High-frequency propagation for the Schrödinger equation on the torus

The main objective of this paper is understanding the propagation laws obeyed by high-frequency limits of Wigner distributions associated to solutions to the Schrödinger equation on the standard d-dimensional torus Td. From the point of view of semiclassical analysis, our setting corresponds to performing the semiclassical limit at times of order 1/h, as the characteristic wave-length h of the initial data tends to zero. It turns out that, in spite that for fixed h every Wigner distribution satisfies a Liouville equation, their limits are no longer uniquely determined by those of the Wigner distributions of the initial data.

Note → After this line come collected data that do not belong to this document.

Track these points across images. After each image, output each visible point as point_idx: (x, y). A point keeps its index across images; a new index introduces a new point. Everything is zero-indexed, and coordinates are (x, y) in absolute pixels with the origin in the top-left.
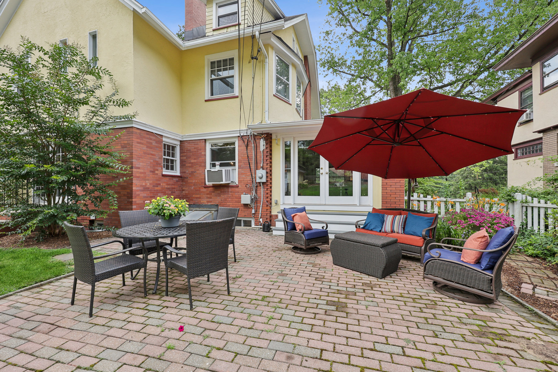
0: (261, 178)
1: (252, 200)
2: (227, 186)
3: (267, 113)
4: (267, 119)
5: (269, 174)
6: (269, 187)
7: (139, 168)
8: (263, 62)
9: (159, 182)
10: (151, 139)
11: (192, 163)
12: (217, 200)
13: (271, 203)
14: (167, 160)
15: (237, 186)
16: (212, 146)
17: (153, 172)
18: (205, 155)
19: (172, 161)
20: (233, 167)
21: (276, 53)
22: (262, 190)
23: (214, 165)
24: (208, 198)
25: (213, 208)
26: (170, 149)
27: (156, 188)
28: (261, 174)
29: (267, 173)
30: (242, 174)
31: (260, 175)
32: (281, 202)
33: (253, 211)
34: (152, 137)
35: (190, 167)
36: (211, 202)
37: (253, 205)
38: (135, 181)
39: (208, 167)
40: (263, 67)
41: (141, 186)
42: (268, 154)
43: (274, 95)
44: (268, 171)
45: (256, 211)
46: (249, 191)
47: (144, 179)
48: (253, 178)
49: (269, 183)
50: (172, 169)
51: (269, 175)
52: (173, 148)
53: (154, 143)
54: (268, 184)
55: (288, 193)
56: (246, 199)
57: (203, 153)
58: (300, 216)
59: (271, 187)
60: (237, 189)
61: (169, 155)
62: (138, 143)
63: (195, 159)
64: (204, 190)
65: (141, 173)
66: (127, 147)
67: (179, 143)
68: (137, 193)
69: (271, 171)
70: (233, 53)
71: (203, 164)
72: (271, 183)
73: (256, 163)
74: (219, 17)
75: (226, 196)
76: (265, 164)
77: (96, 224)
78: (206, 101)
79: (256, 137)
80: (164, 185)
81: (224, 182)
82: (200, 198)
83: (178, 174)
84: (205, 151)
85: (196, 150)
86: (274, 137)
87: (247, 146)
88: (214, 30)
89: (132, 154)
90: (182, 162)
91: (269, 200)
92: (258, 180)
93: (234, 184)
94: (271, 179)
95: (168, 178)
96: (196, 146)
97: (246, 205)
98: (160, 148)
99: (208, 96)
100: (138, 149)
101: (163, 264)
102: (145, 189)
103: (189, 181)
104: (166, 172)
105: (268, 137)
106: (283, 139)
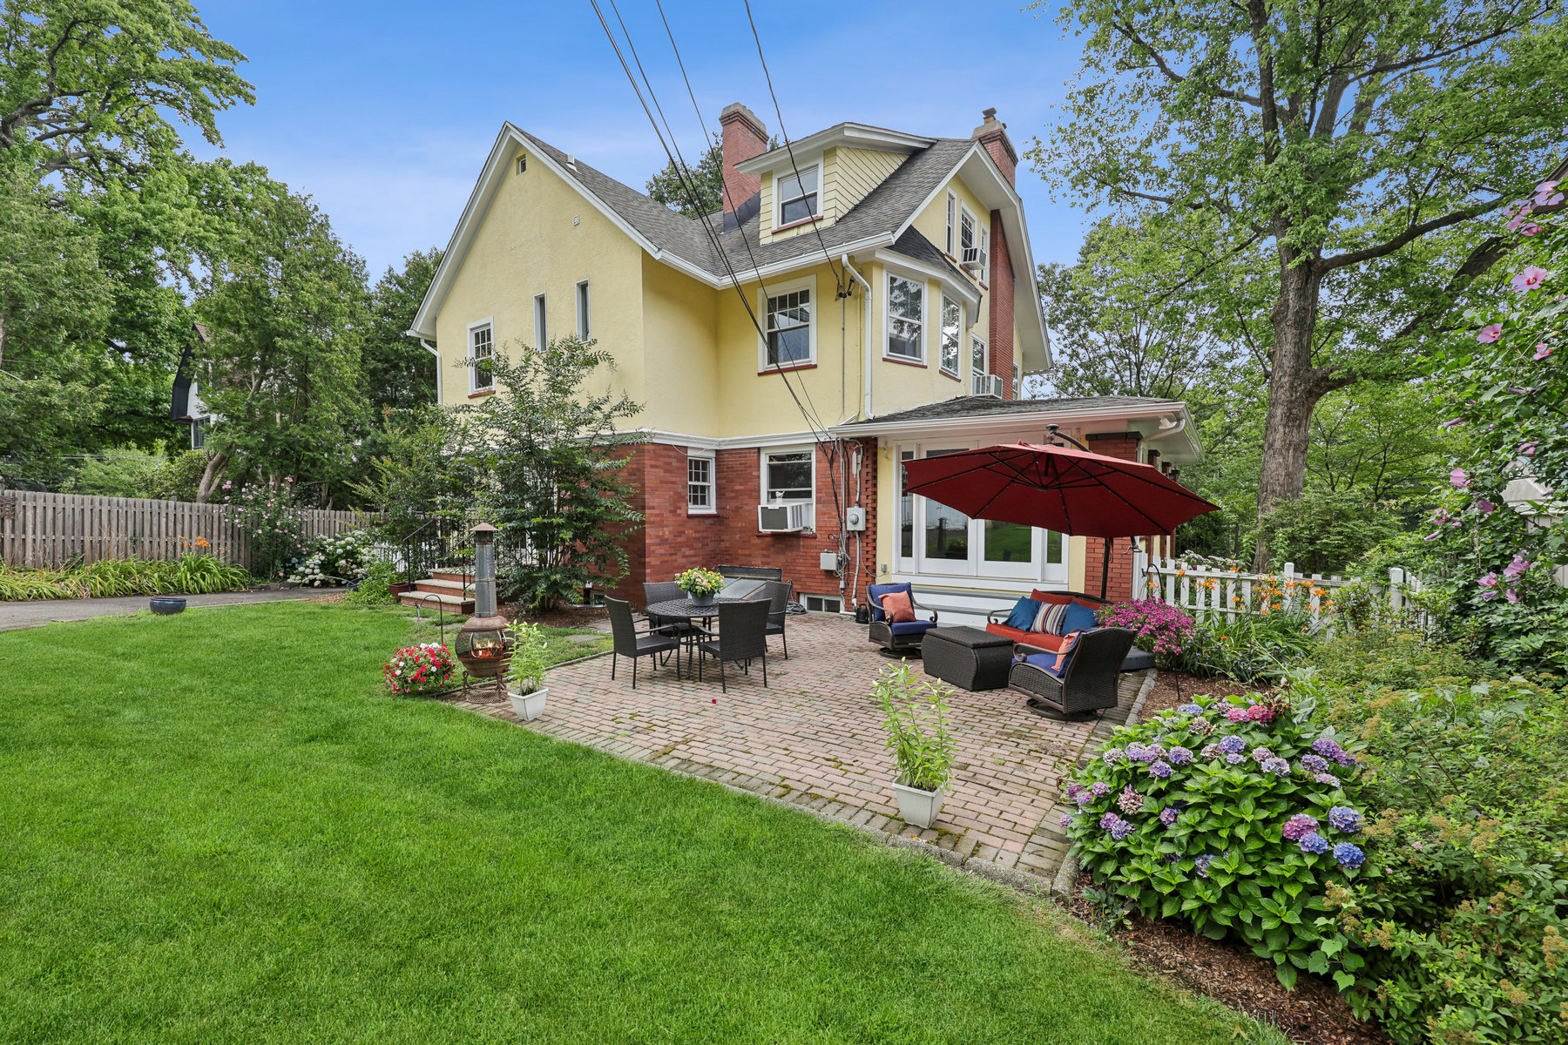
0: (855, 523)
1: (840, 563)
2: (796, 535)
3: (868, 398)
4: (867, 409)
5: (872, 515)
6: (870, 540)
7: (653, 508)
8: (861, 297)
9: (681, 529)
10: (670, 457)
11: (736, 491)
12: (779, 561)
13: (874, 571)
14: (695, 488)
15: (814, 537)
16: (771, 460)
17: (673, 512)
18: (759, 477)
19: (703, 489)
20: (806, 500)
21: (888, 272)
22: (858, 546)
23: (773, 496)
24: (763, 556)
25: (771, 575)
26: (700, 466)
27: (679, 539)
28: (855, 515)
29: (867, 513)
30: (824, 514)
31: (854, 518)
32: (892, 569)
33: (842, 585)
34: (671, 453)
35: (733, 498)
36: (768, 564)
37: (842, 573)
38: (649, 530)
39: (764, 503)
40: (862, 308)
41: (658, 537)
42: (870, 477)
43: (884, 360)
44: (870, 509)
45: (847, 584)
46: (834, 547)
47: (661, 525)
48: (842, 522)
49: (870, 533)
50: (703, 502)
51: (870, 517)
52: (705, 464)
53: (675, 464)
54: (868, 535)
55: (907, 550)
56: (828, 561)
57: (755, 473)
58: (894, 600)
59: (875, 540)
60: (813, 542)
61: (697, 479)
62: (652, 466)
63: (741, 484)
64: (758, 541)
65: (657, 515)
66: (637, 473)
67: (713, 455)
68: (652, 548)
69: (875, 509)
70: (808, 283)
71: (754, 494)
72: (875, 533)
73: (848, 494)
74: (783, 205)
75: (794, 554)
76: (864, 497)
77: (592, 595)
78: (760, 374)
79: (847, 444)
80: (690, 533)
81: (790, 529)
82: (750, 556)
83: (713, 511)
84: (759, 470)
85: (742, 467)
86: (880, 444)
87: (831, 462)
88: (774, 233)
89: (643, 486)
90: (719, 488)
91: (869, 564)
92: (850, 527)
93: (809, 533)
94: (875, 525)
95: (696, 520)
96: (743, 460)
97: (829, 573)
98: (684, 469)
99: (762, 362)
100: (652, 476)
101: (696, 649)
102: (663, 541)
103: (732, 524)
104: (694, 510)
105: (870, 447)
106: (899, 447)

We characterize them in terms of a new object, the resonant Wigner distribution, which describes high-frequency effects associated to the fraction of the energy of the sequence of initial data that concentrates around the set of resonant frequencies in phase-space T*Td. This construction is related to that of the so-called two-microlocal semiclassical measures. We prove that any limit μ of the Wigner distributions corresponding to solutions to the Schrödinger equation on the torus is completely determined by the limits of both the Wigner distribution and the resonant Wigner distribution of the initial data; moreover, μ follows a propagation law described by a family of density-matrix Schrödinger equations on the periodic geodesics of Td. Finally, we present some connections with the study of the dispersive behavior of the Schrödinger flow (in particular, with Strichartz estimates). Among these, we show that the limits of sequences of position densities of solutions to the Schrödinger equation on T2 are absolutely continuous with respect to the Lebesgue measure.